::: EXCERPT TO READ
Ok... I used a multi-meter to check the 12v rail voltage. It stays at 12v on idle and fluctuates slightly (very, very slightly) on load. So, that shouldn't be causing any problems. I'm rebooting now, to reset the memory voltage to default. I raised it, because I was overclocking the processor via the FSB, but I forgot that I locked the memory at 166 mhz, so the increase in voltage should be unnecessary. Thanks for the help, btw!


----------



## 1 g0t 0wn3d (Jan 31, 2007)

*Re: Random Reboot After Overclock*

Sure mem voltage is sometimes not needed even if overclocking mine is running at stock and from the stock 533mhz its at 707 mhz not bad for 20$ ram lol


----------



## chrispm84 (Mar 28, 2008)

*Re: Random Reboot After Overclock*

LOL! I second that! I haven't overclocked my memory... I'm waiting to get a dual-channel kit, before I go that route!


----------



## 1 g0t 0wn3d (Jan 31, 2007)

*Re: Random Reboot After Overclock*

thats a good plan


----------



## chrispm84 (Mar 28, 2008)

*Re: Random Reboot After Overclock*

Well, if you don't have any other ideas, I'll go ahead and keep an eye on the pc... I'm going to change out the PSU anyway... Not now, but it's on my to-do list. I'm just surprised that I overclocked it by 600 mhz, without any heat problems... Then again, Arctic Silver is the thermal compound God!!!


----------



## 1 g0t 0wn3d (Jan 31, 2007)

*Re: Random Reboot After Overclock*

Yeah what power supply do you have?
::::::
EXERCISES:
A) In the overclocking thread, retype the passage starting with "Ok... I used" and going on through "the help, btw!", word for word.
B) List every speed in megahertz that the overclocking thread mentions, in the order they appear.
::: PROVIDED RECORDS
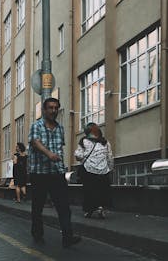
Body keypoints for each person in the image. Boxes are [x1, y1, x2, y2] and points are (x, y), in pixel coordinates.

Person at [28, 97, 81, 248]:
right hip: (39, 174)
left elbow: (60, 150)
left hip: (57, 173)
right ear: (44, 110)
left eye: (56, 108)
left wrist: (61, 165)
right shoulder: (36, 126)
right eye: (50, 108)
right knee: (37, 207)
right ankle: (37, 234)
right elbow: (35, 142)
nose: (53, 110)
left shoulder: (60, 129)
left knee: (64, 206)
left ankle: (67, 237)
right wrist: (48, 154)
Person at [75, 123, 114, 218]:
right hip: (103, 171)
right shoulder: (105, 142)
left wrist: (82, 155)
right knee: (102, 190)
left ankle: (89, 210)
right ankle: (101, 207)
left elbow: (78, 155)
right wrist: (110, 168)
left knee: (89, 190)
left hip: (89, 170)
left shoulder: (84, 141)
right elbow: (109, 157)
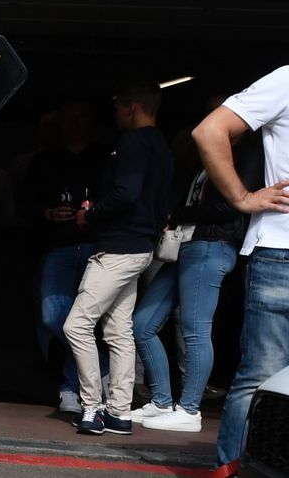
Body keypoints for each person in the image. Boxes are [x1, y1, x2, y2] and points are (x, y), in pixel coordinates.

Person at [129, 96, 260, 433]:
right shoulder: (208, 151)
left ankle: (188, 411)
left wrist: (180, 214)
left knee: (195, 330)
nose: (215, 117)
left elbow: (232, 205)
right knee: (143, 323)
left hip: (213, 245)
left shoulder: (247, 153)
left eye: (222, 112)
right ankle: (161, 401)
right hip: (188, 244)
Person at [64, 82, 172, 436]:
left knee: (76, 325)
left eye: (116, 108)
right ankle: (119, 412)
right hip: (142, 246)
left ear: (130, 106)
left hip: (119, 247)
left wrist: (90, 215)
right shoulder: (162, 145)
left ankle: (92, 407)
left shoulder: (133, 142)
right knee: (118, 331)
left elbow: (125, 192)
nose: (113, 115)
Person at [194, 65, 289, 466]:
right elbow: (208, 131)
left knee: (261, 376)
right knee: (262, 376)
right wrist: (241, 197)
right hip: (281, 251)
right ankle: (234, 470)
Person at [22, 100, 107, 413]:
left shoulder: (105, 157)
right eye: (67, 118)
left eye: (80, 117)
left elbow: (121, 199)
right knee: (54, 317)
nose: (73, 124)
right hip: (57, 246)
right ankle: (104, 363)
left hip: (97, 247)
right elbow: (23, 205)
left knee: (86, 322)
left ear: (91, 120)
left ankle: (71, 387)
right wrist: (47, 213)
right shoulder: (45, 160)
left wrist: (94, 213)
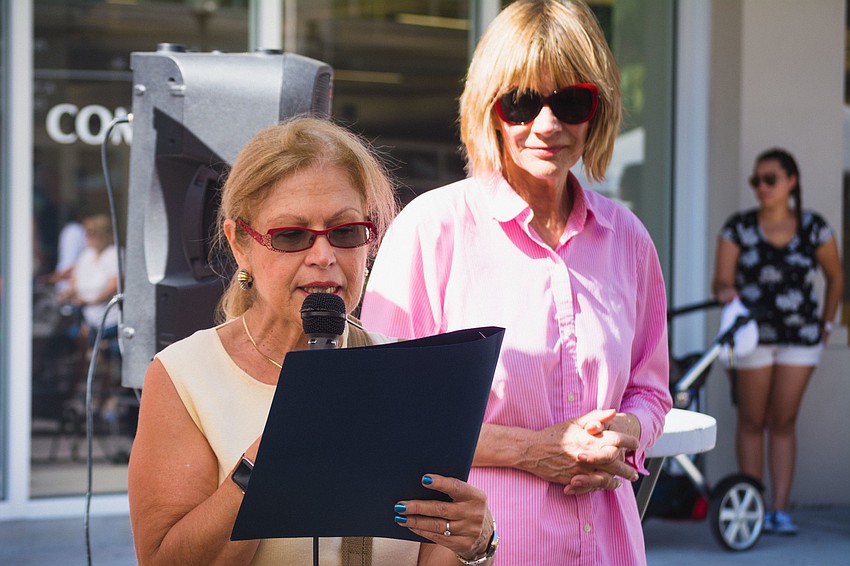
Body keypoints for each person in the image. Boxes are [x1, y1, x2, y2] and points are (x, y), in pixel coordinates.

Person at [360, 1, 672, 564]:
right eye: (523, 103)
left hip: (608, 547)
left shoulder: (628, 240)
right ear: (490, 109)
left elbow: (651, 390)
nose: (548, 126)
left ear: (597, 110)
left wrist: (629, 428)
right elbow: (385, 414)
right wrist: (536, 451)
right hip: (475, 554)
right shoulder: (433, 232)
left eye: (572, 101)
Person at [128, 117, 498, 566]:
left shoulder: (415, 375)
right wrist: (262, 466)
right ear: (241, 243)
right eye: (292, 236)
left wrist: (474, 546)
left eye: (344, 233)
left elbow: (430, 552)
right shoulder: (184, 376)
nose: (323, 257)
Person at [711, 147, 843, 535]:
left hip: (800, 337)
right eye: (757, 180)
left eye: (770, 179)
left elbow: (837, 277)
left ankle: (779, 511)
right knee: (752, 421)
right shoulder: (738, 227)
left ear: (791, 181)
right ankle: (752, 507)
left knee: (783, 422)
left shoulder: (814, 227)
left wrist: (827, 324)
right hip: (751, 337)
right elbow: (720, 280)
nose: (762, 188)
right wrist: (725, 291)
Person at [57, 213, 120, 344]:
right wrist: (64, 295)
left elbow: (114, 286)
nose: (88, 237)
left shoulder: (114, 254)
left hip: (109, 322)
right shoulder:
::::::
SOLUTIONS BELOW:
A)
Ok... I used a multi-meter to check the 12v rail voltage. It stays at 12v on idle and fluctuates slightly (very, very slightly) on load. So, that shouldn't be causing any problems. I'm rebooting now, to reset the memory voltage to default. I raised it, because I was overclocking the processor via the FSB, but I forgot that I locked the memory at 166 mhz, so the increase in voltage should be unnecessary. Thanks for the help, btw!

B)
166 MHz
533 MHz
707 MHz
600 MHz